One problem with the simulation route is that games in the D&D lineage are usually wildly unbalanced. A, say, level 5 monster could run through endless level 1 NPCs. Also, much of the machinery of our world (e.g. commerce) doesn't really work when then there are incredibly dangerous and malevolent critters scattered throughout.

  • It's more about the combat model. Everyone is a fanatic who fights until death, despite any casualties their friends and allies have suffered. And weapons and other attacks are mostly harmless. They deal limited damage measured in hit points, which does not affect the combat effectiveness of the target, heals quickly, and does not leave any lasting effects.

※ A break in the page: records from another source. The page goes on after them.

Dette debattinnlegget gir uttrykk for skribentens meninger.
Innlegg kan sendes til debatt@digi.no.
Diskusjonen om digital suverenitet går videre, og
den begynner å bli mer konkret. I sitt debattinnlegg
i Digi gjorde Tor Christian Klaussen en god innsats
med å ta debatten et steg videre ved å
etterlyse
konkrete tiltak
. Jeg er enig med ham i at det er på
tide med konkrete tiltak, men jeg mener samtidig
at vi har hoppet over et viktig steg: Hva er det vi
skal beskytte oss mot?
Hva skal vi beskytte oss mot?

    In a different combat model, an equally unbalanced monster would avoid unnecessary fights agains groups of armed opponents. Not because it's afraid it would lose, but due to the risk of permanent injuries. Determined defenders could then try to take advantage of that behavior to drive the monster away.

You might want to check out "Depth of Peril". kind of a cluncky diablo 1 like game. I liked it because of that dynamism. Graphics and gameplay are now dated, but if you talk fondly about ultima, you might enjoy it.